Ethan Rodriguez-Torrent and Max Sutter, former Yale students and current New Haven residents, created the first commercial iteration of Escape New Haven in the basement of the Taft Mansion, only steps away from their present location. When the game room entrepreneurs opened in 2015, there were 50 estimated Escape venues nationwide. Today that number has grown to over 1,500 venues, according to Room Escape Artist.
“Back in the summer of 2014,” recalled Rodriguez-Torrent, “we created our first ‘beta’ escape room in Max’s garage. In February 2015, we officially opened for business at our original location, with three games, a very tight lobby, and just Max and me running everything.”
What Rodriguez-Torrent now describes as “Escape New Haven 2.0” includes seven staff, a welcoming lobby, a 50 percent larger footprint, and new games which are always evolving and improving. The team develops and introduces a new game every six months, a feat not often replicated in the Escape room business. “The industry has evolved, and players’ expectations have evolved with it,” said Rodriguez-Torrent. “Nowadays, our budget for each new game is literally ten times what we started with, so we are able to invest more into immersive set design, technological wizardry, and durability.”
Sutter noted the games’ multi-generational appeal, and the difficulty in predicting who will constitute the 20 percent of players who solve the games: “Our puzzles are designed to engage people of all experience levels and age groups.

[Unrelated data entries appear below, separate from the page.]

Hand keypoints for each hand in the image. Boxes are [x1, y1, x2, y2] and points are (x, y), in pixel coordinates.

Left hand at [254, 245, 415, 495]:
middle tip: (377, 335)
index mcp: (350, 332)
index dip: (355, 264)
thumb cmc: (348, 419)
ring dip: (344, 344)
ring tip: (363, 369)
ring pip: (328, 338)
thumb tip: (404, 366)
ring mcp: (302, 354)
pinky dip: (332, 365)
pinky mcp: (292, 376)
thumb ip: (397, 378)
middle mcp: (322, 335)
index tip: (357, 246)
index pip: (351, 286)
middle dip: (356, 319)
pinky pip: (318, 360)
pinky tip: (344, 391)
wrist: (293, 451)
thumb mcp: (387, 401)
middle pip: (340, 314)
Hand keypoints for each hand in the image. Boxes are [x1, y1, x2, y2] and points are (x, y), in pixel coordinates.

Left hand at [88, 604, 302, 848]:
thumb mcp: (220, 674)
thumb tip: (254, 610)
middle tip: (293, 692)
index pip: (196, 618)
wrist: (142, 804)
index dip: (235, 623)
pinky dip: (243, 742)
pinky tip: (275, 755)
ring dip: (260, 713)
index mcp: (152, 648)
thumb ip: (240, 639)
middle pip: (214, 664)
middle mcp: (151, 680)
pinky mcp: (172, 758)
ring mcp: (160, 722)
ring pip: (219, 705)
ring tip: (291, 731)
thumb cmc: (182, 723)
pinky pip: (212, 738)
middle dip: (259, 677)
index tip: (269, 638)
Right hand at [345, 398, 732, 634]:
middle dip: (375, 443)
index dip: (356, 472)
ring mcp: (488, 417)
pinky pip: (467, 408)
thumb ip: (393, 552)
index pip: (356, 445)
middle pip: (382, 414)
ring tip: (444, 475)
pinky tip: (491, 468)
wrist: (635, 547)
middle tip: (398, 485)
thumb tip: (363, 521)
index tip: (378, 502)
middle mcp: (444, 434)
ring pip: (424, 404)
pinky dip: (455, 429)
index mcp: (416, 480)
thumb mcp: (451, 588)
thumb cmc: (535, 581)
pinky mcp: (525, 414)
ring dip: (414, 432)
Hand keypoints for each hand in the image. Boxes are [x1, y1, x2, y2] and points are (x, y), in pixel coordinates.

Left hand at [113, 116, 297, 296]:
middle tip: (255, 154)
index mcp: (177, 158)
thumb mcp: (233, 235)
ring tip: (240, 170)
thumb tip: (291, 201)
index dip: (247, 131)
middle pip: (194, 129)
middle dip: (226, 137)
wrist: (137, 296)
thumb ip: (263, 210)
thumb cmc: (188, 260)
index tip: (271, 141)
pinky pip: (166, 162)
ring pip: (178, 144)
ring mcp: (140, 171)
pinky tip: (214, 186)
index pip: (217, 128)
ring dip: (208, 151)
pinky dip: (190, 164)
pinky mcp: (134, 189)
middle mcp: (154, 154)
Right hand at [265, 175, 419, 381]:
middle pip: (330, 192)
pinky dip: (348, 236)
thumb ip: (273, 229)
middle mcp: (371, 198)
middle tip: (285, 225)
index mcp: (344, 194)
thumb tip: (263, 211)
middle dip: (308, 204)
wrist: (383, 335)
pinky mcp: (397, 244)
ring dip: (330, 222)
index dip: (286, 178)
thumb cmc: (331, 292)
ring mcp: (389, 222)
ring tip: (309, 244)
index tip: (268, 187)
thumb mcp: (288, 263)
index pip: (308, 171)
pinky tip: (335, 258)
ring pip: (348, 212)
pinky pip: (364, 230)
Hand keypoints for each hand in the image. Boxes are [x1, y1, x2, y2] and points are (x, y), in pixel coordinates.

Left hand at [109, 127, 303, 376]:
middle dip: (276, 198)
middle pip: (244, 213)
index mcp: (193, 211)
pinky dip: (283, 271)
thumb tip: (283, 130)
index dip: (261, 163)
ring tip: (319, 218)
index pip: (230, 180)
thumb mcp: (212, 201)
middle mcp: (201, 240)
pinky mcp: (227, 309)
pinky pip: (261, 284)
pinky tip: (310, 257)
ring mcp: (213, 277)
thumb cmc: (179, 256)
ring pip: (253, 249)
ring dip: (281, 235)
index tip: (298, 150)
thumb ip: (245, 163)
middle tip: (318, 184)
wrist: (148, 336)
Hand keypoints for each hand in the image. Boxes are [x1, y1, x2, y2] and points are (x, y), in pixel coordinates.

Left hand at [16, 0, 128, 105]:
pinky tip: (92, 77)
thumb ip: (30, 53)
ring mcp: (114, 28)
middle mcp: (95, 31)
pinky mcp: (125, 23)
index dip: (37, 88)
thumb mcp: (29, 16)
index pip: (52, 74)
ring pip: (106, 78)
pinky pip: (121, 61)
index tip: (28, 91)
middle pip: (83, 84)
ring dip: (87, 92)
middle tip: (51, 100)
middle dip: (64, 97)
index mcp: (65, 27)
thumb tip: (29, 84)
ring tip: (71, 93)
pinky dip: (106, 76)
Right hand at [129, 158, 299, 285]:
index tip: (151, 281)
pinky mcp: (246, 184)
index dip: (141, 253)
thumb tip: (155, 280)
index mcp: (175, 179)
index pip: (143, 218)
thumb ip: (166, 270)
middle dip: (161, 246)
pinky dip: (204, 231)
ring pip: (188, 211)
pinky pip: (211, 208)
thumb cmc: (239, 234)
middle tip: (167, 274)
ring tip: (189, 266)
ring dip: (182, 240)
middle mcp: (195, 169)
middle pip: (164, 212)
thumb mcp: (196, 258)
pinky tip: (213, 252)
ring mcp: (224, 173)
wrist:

We have seen total rookies set records, and seen veterans get stumped. We’ve hosted office parties, bachelorette parties, and family outings with young children and grandparents. Even the groups that don’t escape, leave with the biggest smiles on their faces and find themselves coming back for more every time we open a new game.”
Rodriguez-Torrent estimated that the business has sold 25,000 – 30,000 tickets to date. Rave online reviews and word of mouth account for much of Escape New Haven’s success to date. But the secret sauce lies in the games themselves: “We mix up a cocktail of challenge, cooperation, creativity, immersion, triumph, frustration, and sheer delight that is hard to find anywhere else,” noted Rodriguez-Torrent.
My team of rookies took some comfort in being among the 80 percent of Escape Room teams that fail to solve the puzzle. Every clue solved along the way held enough gratification to spur interest in trying another game as soon as possible — win or lose.